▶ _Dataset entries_
-.-.-
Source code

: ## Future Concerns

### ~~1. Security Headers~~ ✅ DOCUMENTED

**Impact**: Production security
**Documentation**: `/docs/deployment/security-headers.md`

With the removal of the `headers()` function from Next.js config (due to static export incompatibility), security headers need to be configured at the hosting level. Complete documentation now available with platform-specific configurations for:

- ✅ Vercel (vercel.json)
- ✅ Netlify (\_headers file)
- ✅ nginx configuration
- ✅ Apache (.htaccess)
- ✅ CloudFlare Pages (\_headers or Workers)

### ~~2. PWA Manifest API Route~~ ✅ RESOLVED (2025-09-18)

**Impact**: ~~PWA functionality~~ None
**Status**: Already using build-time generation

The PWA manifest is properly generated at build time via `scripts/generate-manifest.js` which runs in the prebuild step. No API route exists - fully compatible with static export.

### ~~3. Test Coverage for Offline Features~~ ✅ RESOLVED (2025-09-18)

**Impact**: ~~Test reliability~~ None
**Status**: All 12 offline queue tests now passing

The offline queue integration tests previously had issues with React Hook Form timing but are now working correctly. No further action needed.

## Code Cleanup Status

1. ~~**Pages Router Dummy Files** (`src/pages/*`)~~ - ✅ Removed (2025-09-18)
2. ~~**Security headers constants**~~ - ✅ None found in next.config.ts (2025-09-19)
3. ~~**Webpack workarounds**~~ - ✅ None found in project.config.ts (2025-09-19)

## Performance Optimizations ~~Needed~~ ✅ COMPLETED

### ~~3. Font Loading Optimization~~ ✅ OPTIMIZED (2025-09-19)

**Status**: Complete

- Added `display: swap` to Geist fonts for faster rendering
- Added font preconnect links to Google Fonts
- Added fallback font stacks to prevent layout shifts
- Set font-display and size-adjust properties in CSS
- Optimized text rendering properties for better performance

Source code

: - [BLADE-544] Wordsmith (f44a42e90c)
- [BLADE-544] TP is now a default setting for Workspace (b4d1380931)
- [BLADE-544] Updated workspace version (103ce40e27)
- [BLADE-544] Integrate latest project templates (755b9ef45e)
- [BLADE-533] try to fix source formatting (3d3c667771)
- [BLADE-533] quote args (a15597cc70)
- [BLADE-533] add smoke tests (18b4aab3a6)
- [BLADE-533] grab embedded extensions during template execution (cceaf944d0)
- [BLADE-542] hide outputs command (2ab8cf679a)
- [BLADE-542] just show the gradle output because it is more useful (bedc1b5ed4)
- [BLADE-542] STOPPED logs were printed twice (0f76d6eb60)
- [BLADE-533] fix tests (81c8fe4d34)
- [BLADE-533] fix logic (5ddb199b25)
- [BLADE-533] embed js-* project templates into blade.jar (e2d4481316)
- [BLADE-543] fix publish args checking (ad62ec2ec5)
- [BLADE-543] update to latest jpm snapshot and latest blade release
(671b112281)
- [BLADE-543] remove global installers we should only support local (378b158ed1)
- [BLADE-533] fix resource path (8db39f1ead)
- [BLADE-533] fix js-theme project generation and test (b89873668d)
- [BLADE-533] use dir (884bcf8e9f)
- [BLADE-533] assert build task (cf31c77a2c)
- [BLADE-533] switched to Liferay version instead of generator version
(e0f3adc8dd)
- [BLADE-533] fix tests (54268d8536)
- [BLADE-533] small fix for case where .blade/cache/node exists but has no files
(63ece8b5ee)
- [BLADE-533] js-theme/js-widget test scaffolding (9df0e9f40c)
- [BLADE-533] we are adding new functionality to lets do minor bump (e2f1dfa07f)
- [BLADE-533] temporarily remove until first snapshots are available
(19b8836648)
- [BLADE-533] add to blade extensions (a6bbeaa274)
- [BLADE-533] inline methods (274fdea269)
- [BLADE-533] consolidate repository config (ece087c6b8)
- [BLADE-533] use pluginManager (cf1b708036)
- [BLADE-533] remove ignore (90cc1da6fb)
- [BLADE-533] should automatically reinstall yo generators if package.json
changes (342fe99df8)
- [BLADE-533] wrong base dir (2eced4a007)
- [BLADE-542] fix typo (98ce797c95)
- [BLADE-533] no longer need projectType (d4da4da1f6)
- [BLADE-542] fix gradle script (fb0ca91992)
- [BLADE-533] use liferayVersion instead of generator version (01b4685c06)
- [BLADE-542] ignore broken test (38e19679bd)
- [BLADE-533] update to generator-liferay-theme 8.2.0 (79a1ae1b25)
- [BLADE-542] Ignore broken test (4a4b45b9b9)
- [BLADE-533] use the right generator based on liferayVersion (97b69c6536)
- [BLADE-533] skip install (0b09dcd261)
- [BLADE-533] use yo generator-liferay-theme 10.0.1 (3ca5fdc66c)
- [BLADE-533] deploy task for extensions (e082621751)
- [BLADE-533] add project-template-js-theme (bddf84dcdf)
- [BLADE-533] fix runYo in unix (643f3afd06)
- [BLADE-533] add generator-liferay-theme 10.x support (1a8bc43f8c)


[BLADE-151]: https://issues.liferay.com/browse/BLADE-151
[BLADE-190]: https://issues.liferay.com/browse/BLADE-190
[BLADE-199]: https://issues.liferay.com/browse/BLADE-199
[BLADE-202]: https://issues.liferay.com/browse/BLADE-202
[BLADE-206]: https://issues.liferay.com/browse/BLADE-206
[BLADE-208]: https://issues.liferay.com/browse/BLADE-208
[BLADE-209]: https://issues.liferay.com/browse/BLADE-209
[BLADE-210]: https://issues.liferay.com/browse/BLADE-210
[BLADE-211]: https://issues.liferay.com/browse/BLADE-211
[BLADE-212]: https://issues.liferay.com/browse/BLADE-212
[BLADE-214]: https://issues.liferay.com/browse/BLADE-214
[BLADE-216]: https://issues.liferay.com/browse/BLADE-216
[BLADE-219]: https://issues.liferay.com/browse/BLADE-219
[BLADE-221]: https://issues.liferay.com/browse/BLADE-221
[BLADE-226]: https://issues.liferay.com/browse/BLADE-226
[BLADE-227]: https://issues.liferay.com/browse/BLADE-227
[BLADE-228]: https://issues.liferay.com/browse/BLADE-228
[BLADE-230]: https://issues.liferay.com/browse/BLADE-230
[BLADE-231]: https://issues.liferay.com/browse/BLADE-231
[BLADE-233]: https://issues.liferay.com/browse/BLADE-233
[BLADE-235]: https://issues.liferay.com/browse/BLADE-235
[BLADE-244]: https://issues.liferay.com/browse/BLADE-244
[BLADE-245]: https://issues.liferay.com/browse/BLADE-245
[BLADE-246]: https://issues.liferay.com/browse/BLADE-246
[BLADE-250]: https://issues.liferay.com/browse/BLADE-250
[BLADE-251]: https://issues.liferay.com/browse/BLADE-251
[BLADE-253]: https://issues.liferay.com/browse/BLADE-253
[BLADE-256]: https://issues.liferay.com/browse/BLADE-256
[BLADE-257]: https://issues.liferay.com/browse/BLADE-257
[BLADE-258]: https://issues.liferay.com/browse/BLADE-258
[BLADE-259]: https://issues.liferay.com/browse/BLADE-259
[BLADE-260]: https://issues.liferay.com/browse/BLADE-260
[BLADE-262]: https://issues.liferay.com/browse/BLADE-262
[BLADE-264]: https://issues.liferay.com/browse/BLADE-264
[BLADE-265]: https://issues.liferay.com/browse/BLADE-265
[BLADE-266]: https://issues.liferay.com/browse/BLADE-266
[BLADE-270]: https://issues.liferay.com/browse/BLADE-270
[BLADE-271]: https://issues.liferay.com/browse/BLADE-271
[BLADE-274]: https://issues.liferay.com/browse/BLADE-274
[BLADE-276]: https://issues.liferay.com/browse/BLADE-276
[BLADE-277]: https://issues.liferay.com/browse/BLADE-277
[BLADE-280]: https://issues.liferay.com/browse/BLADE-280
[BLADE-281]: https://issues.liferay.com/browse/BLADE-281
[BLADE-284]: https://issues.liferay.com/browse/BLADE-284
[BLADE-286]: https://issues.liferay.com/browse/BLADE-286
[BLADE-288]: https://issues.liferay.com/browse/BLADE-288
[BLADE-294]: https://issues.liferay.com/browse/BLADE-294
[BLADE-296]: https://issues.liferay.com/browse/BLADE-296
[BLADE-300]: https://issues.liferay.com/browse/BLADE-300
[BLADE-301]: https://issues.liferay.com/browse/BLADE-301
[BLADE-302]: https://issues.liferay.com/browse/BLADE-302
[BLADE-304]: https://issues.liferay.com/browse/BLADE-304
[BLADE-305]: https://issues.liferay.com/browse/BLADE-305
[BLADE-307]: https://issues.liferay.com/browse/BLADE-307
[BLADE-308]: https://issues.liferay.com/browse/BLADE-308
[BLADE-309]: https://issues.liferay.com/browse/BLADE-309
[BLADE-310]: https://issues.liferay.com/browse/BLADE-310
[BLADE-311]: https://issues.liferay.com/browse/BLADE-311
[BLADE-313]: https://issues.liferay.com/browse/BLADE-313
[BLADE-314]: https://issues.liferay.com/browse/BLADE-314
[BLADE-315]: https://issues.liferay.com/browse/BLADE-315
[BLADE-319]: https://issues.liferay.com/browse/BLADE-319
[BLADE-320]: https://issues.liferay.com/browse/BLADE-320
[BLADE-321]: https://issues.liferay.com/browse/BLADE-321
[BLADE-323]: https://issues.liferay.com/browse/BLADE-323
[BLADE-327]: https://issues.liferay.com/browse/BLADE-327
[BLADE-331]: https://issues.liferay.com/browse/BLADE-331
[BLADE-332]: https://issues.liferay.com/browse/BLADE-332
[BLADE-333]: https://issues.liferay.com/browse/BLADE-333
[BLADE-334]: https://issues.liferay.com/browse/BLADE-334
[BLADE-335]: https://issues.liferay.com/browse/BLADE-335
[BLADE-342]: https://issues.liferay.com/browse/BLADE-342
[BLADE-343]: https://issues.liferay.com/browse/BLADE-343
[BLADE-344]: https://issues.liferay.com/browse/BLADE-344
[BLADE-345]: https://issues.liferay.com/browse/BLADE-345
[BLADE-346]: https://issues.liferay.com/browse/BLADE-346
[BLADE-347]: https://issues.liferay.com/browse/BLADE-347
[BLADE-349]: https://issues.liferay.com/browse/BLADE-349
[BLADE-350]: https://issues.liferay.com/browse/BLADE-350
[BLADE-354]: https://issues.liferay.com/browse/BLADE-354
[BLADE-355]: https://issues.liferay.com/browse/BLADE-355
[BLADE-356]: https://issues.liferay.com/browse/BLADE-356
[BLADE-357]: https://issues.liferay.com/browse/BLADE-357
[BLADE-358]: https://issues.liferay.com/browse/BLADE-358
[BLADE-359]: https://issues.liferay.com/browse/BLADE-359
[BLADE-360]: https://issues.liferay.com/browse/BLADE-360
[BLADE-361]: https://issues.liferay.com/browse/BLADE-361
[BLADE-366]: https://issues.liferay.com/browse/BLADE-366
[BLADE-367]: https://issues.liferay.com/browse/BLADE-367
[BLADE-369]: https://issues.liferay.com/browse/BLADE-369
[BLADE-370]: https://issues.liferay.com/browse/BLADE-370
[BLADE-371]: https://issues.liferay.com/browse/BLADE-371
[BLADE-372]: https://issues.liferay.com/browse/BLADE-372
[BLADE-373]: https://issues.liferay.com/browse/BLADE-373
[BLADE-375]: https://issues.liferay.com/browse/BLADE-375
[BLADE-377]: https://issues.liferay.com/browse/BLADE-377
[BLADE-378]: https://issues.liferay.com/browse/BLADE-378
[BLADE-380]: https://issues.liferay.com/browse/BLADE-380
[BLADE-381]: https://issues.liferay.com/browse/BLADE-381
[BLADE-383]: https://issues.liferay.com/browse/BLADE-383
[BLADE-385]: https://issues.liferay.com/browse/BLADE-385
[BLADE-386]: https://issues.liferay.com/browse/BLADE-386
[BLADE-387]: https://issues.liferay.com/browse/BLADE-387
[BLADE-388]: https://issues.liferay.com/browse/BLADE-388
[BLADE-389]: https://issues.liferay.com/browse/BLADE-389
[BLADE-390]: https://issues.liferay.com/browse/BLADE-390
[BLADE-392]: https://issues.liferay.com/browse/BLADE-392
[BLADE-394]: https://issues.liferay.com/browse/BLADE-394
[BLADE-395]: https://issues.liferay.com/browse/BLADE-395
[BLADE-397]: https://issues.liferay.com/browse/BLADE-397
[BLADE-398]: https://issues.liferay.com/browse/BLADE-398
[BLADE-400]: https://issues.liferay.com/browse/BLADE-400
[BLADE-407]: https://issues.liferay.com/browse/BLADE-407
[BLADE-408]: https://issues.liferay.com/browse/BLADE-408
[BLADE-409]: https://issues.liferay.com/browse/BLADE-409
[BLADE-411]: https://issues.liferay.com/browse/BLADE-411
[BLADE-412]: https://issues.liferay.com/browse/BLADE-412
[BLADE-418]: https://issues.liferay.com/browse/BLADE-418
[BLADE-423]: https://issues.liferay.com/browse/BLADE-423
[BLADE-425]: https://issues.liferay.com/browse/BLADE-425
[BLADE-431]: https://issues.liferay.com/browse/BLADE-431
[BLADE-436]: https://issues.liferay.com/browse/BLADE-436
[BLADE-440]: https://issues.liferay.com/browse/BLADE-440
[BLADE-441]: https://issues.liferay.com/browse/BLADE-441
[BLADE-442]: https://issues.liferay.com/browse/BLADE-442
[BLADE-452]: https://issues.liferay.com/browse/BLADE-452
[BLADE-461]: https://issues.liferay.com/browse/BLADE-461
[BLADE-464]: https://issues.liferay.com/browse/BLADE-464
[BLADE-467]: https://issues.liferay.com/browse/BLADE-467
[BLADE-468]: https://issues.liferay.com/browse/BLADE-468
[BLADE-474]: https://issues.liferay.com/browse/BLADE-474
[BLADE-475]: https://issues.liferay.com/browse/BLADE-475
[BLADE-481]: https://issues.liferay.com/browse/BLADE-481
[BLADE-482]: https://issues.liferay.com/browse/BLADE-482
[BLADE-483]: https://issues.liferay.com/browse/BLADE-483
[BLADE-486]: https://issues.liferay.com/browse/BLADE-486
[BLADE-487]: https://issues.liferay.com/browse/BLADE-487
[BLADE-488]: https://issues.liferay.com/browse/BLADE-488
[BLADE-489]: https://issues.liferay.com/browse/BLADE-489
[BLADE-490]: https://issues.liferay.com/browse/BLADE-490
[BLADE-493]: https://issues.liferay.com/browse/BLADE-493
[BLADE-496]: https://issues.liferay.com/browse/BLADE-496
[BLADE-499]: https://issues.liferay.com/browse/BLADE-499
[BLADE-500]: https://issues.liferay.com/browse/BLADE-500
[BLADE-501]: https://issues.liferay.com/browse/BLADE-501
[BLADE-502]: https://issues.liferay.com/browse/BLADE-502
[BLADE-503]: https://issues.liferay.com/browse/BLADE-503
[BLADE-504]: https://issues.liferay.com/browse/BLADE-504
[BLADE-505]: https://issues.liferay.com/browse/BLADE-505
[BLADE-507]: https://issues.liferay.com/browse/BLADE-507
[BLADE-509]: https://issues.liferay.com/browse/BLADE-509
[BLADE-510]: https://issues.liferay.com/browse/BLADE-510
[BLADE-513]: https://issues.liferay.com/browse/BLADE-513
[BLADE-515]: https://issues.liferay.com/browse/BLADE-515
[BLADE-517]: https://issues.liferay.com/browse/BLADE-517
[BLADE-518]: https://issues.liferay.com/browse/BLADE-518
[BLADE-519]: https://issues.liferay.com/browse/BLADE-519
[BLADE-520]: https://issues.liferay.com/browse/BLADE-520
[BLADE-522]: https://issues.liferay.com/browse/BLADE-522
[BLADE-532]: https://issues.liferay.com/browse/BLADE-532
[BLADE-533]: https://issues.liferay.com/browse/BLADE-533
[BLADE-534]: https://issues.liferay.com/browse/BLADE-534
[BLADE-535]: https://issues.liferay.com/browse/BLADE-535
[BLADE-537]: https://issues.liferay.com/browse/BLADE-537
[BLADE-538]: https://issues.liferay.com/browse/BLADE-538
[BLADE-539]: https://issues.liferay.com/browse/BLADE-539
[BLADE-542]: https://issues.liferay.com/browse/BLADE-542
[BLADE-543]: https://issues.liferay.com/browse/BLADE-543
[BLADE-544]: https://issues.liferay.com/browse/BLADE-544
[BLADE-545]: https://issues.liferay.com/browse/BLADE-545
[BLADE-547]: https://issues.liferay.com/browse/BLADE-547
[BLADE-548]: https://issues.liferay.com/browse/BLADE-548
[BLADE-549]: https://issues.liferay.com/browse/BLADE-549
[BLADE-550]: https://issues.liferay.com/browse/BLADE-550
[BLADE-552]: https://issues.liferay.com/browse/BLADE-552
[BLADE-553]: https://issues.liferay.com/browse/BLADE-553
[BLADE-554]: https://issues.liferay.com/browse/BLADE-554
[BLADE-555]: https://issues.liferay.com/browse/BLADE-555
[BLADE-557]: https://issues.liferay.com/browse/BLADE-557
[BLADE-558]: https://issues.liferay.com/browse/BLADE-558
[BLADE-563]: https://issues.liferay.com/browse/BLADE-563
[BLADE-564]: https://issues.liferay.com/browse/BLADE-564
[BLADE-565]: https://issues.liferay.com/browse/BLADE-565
-.-.-
▶ _What you should do_
Using only the entries above, output the line with "[BLADE-377]: https://issues.liferay.com/browse/BLADE-377", the line with "[BLADE-452]: https://issues.liferay.com/browse/BLADE-452", and all lines between them, exactly as they stand.

▶ _Task output_
[BLADE-377]: https://issues.liferay.com/browse/BLADE-377
[BLADE-378]: https://issues.liferay.com/browse/BLADE-378
[BLADE-380]: https://issues.liferay.com/browse/BLADE-380
[BLADE-381]: https://issues.liferay.com/browse/BLADE-381
[BLADE-383]: https://issues.liferay.com/browse/BLADE-383
[BLADE-385]: https://issues.liferay.com/browse/BLADE-385
[BLADE-386]: https://issues.liferay.com/browse/BLADE-386
[BLADE-387]: https://issues.liferay.com/browse/BLADE-387
[BLADE-388]: https://issues.liferay.com/browse/BLADE-388
[BLADE-389]: https://issues.liferay.com/browse/BLADE-389
[BLADE-390]: https://issues.liferay.com/browse/BLADE-390
[BLADE-392]: https://issues.liferay.com/browse/BLADE-392
[BLADE-394]: https://issues.liferay.com/browse/BLADE-394
[BLADE-395]: https://issues.liferay.com/browse/BLADE-395
[BLADE-397]: https://issues.liferay.com/browse/BLADE-397
[BLADE-398]: https://issues.liferay.com/browse/BLADE-398
[BLADE-400]: https://issues.liferay.com/browse/BLADE-400
[BLADE-407]: https://issues.liferay.com/browse/BLADE-407
[BLADE-408]: https://issues.liferay.com/browse/BLADE-408
[BLADE-409]: https://issues.liferay.com/browse/BLADE-409
[BLADE-411]: https://issues.liferay.com/browse/BLADE-411
[BLADE-412]: https://issues.liferay.com/browse/BLADE-412
[BLADE-418]: https://issues.liferay.com/browse/BLADE-418
[BLADE-423]: https://issues.liferay.com/browse/BLADE-423
[BLADE-425]: https://issues.liferay.com/browse/BLADE-425
[BLADE-431]: https://issues.liferay.com/browse/BLADE-431
[BLADE-436]: https://issues.liferay.com/browse/BLADE-436
[BLADE-440]: https://issues.liferay.com/browse/BLADE-440
[BLADE-441]: https://issues.liferay.com/browse/BLADE-441
[BLADE-442]: https://issues.liferay.com/browse/BLADE-442
[BLADE-452]: https://issues.liferay.com/browse/BLADE-452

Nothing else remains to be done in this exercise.